Upon Independence in 1943, and even before, Lebanon's leaders had to imagine a political system that would somehow integrate the country's various religious groups. The first option was to impose a powerful state on all that would suffocate communal identities. The politicians realized this would contradict the nature of their society, so they opted for a system that granted the religious communities autonomy under a fairly weak state. Whatever else this did, and not all was good, it certainly ensured that Lebanon would be more democratic than its Arab neighbors.

However, by the end of the war in 1990, this autonomy also meant the Lebanese would have dissimilar ways of interpreting their war. Closure, which presupposes a measure of agreement on the causes of war, would have meant reconciling often-irreconcilable versions of Lebanese history. Instead of aspiring to such high-minded unity, the Lebanese have navigated through their post-war period by applying their individual narratives to the conflict. In effect they have accepted contending interpretations of the war, gaining strength by living and letting live. Were anyone to impose a single version of the war on all, the cracks in the society would appear.

It is true, however, that the Lebanese don't often talk about their war. This bothers the memorialists, who believe that a problem not discussed is a problem unresolved. Far more disturbing is that the ambient amnesia, whether willed or not, has meant a startling dearth of cultural works on a war that is a veritable goldmine for even the laziest of prospectors. The domestic illuminati—scholars, artists, filmmakers, playwrights and novelists—have mostly been cataleptic. And when they have not, one maneuvers through a mediocre wasteland indeed to reach an occasional oasis—for example, White Faces by the novelist Elias Khoury, Little Wars by the late filmmaker Maroun Baghdadi, Failure by the playwright Ziad Rahbani, or the flawed but daring West Beirut by filmmaker Ziad Doueiri. Why should this matter? Because the ecumenism that allowed Lebanon's various communities to interpret the war in disparate ways is also strikingly parochial. If culture can play any role at all, it should be as a midwife to something less narrow. In effect, it must take on the burden that truth commissions might in other postwar societies—but independently, flexibly, multilaterally, so it can become a channel proffering an array of post-conflict testimonies, without the weight of politics and bureaucratic agendas weighing them down.

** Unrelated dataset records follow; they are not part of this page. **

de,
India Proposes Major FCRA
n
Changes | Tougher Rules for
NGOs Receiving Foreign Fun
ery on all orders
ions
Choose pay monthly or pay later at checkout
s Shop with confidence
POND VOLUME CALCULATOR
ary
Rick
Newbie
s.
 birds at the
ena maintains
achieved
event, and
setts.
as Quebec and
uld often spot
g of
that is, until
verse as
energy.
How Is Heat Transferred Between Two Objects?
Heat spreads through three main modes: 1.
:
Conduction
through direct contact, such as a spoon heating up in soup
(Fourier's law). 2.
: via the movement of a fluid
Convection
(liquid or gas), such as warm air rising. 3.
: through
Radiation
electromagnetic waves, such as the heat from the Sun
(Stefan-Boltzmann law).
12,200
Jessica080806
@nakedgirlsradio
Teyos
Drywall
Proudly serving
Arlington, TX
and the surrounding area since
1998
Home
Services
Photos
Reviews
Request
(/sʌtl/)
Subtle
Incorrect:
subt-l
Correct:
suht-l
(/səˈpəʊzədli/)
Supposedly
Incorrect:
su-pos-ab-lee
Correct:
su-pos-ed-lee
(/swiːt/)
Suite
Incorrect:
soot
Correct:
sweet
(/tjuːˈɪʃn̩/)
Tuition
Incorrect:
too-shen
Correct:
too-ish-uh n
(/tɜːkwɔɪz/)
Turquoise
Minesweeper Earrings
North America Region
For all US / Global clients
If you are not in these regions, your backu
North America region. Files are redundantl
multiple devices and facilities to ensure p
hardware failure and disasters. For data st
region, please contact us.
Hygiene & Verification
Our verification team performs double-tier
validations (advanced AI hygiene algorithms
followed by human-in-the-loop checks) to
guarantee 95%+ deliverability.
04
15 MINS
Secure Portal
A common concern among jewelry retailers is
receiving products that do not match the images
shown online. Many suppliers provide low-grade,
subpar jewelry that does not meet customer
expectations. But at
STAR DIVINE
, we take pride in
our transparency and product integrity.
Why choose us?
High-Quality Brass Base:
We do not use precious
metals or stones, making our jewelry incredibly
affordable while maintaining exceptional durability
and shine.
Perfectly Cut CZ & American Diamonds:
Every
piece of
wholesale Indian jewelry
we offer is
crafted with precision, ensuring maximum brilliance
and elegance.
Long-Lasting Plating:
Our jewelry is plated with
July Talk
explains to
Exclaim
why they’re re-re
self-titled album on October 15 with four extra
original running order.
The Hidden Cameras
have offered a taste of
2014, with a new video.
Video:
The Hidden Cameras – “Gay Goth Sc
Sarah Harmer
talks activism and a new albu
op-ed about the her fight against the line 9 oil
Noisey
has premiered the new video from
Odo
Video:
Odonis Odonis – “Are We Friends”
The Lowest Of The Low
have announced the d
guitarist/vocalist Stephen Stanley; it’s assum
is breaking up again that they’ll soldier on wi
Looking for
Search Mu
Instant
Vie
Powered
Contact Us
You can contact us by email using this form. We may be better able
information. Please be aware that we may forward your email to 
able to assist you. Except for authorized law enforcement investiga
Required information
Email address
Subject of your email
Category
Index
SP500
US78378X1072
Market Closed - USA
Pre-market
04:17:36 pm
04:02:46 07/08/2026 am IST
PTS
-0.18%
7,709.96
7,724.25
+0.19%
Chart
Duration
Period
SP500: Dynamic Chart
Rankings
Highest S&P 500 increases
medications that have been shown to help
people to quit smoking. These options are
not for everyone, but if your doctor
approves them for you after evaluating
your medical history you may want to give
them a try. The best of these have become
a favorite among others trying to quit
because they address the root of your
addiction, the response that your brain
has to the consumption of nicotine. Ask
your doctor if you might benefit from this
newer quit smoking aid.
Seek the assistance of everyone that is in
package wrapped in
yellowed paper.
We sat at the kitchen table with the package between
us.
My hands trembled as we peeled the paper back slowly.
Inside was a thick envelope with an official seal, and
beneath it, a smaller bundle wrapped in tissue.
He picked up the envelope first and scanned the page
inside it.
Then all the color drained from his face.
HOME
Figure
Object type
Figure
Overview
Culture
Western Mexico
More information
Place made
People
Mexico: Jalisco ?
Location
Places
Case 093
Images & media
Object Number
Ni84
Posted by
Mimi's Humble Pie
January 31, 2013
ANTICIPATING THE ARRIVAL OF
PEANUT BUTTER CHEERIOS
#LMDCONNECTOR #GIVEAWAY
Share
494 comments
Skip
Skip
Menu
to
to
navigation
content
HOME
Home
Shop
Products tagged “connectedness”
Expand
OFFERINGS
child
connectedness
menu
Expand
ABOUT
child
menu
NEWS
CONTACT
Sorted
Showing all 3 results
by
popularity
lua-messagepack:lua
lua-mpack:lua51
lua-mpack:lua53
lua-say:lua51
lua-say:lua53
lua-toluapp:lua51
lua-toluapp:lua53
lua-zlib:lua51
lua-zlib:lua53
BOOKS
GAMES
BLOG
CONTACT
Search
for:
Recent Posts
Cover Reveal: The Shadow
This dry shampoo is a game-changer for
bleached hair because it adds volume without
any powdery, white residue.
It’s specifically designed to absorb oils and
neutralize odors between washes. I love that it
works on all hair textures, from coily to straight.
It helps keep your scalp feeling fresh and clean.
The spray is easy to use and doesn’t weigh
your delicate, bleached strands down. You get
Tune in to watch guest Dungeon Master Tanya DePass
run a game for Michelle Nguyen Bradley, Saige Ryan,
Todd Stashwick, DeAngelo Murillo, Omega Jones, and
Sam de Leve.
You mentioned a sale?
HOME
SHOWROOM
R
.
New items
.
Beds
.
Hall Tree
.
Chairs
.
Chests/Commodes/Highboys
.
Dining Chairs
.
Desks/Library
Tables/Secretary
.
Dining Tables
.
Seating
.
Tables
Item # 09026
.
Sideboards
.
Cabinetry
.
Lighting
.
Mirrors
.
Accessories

What purpose would the testimonies serve? Like Ménargues' book and other works, they would allow the Lebanese to remember, to nourish their diverse narratives, but also, perhaps, to reach a level of common understanding of their previous predicament, though one that does not impose reconciliation or stifle the dissent of those who have little conviction that this serves any purpose.

In the fall of 1985, a friend, his sister and an uncle were kidnapped by abductors unknown, never to be found. My remaining photo of the friend, taken years before his disappearance, shows him with a ski mask completely covering his face. In a rare cultural effort to recall the war, the actor Roger Assaf staged a play by Elias Khoury titled The Memoirs of Job, which contains a scene in which, coincidentally, the face of a kidnap victim, based loosely on my friend and others, was hidden by a ski mask.

Few things could have had the impact of that accidental moment when the barriers of time, place and context were dissolved, when a play and an old photograph combined to create a sense of the absolute meaning of disappearance and death. It is miraculous for a society to forget such horrors, but no less so for a work of imagination to give almost transcendent meaning to reality and memory—without compulsion.